1. An auxiliary outboard motor for a marine craft comprising:

a stationary portion for housing an engine and a first portion of a driveshaft operatively coupled to the engine; and

a lower unit rotatably coupled to the stationary portion, the lower unit housing a propeller shaft and a second portion of the driveshaft, the lower unit being less than half of an overall height of the auxiliary outboard motor.

2. The auxiliary outboard motor of claim 1, wherein the lower unit is less than one-third of the overall height of the auxiliary outboard motor.

3. The auxiliary outboard motor of claim 1, wherein the lower unit is rotatably coupled to the stationary portion with a bearing and seal assembly.

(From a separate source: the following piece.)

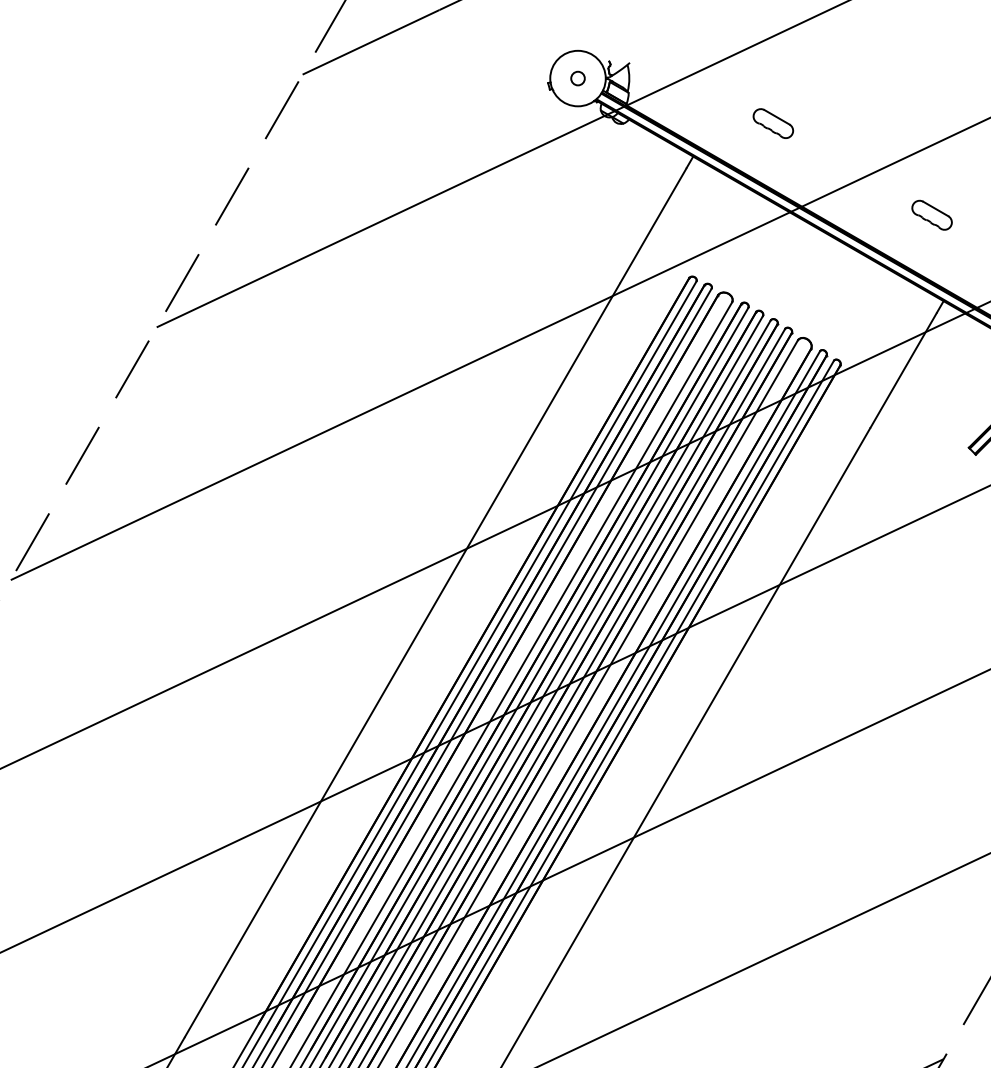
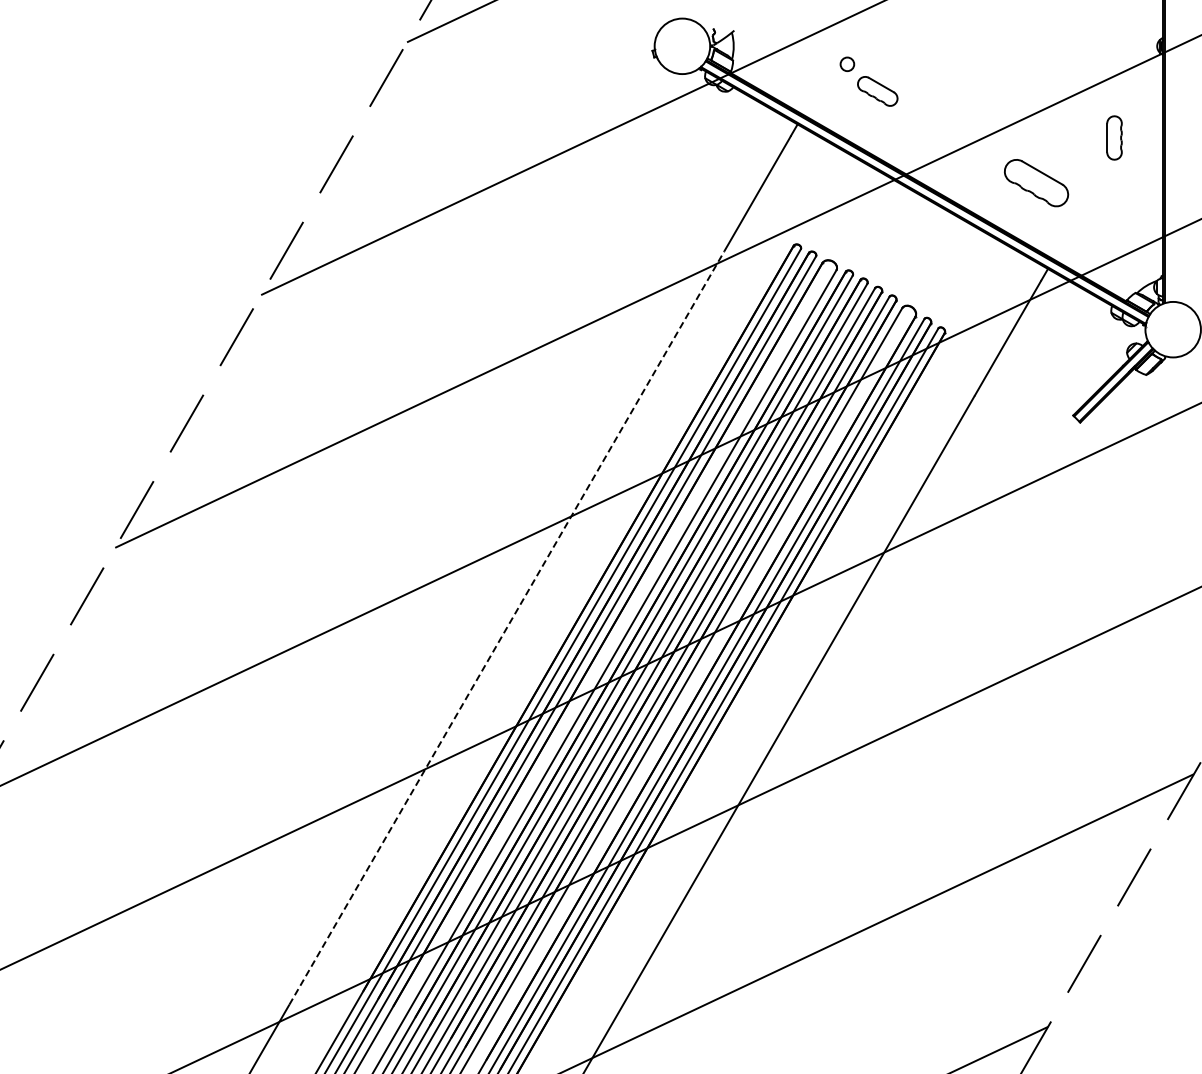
circle: (578, 77) -> (847, 63), moved
part: (932, 214) -> (1036, 182), size x1.6
line: (402, 660) -> (506, 628), solid -> dashed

4. The auxiliary outboard motor of claim 1, further comprising:

an electric motor located within the stationary portion;

a motor driver having a wired connection to the electric motor;

a steering controller in operative communication with the motor driver; and

a gear arrangement driven by the electric motor, the gear arrangement operatively coupled to the lower unit to control rotation of the lower unit for steering of the marine craft.

5. The auxiliary outboard motor of claim 4, wherein the motor driver has a wired connection to the steering controller.

6. The auxiliary outboard motor of claim 4, wherein the motor driver has a wireless connection to the steering controller.

7. The auxiliary outboard motor of claim 4, wherein the steering controller comprises a spring centering knob.

8. The auxiliary outboard motor of claim 4, wherein the steering controller comprises a wireless device in wireless communication with the motor driver.

9. An auxiliary outboard motor for a marine craft comprising:

a stationary portion for housing an engine and a first portion of a driveshaft operatively coupled to the engine;

a lower unit rotatably coupled to the stationary portion, the lower unit housing a propeller shaft and a second portion of the driveshaft; and

a steering controller system comprising: an electric motor located within the stationary portion; a steering controller in operative communication with the electric motor; and a gear arrangement driven by the electric motor, the gear arrangement operatively coupled to the lower unit to control rotation of the lower unit for steering of the marine craft.

10. The auxiliary outboard motor of claim 9, further comprising a motor driver located in the stationary portion and in operative communication with the steering controller and in wired connection with the electric motor.

11. The auxiliary outboard motor of claim 10, wherein the motor driver has a wired connection to the steering controller.

12. The auxiliary outboard motor of claim 10, wherein the motor driver has a wireless connection to the steering controller.

13. The auxiliary outboard motor of claim 12, wherein the steering controller comprises a spring centering knob.

14. The auxiliary outboard motor of claim 12, wherein the steering controller comprises a wireless device in wireless communication with the motor driver.

15. The auxiliary outboard motor of claim 9, the lower unit being less than half of an overall height of the auxiliary outboard motor.

16. The auxiliary outboard motor of claim 9, wherein the lower unit is less than one-third of the overall height of the auxiliary outboard motor.

17. The auxiliary outboard motor of claim 9, wherein the lower unit is rotatably coupled to the stationary portion with a bearing and seal assembly.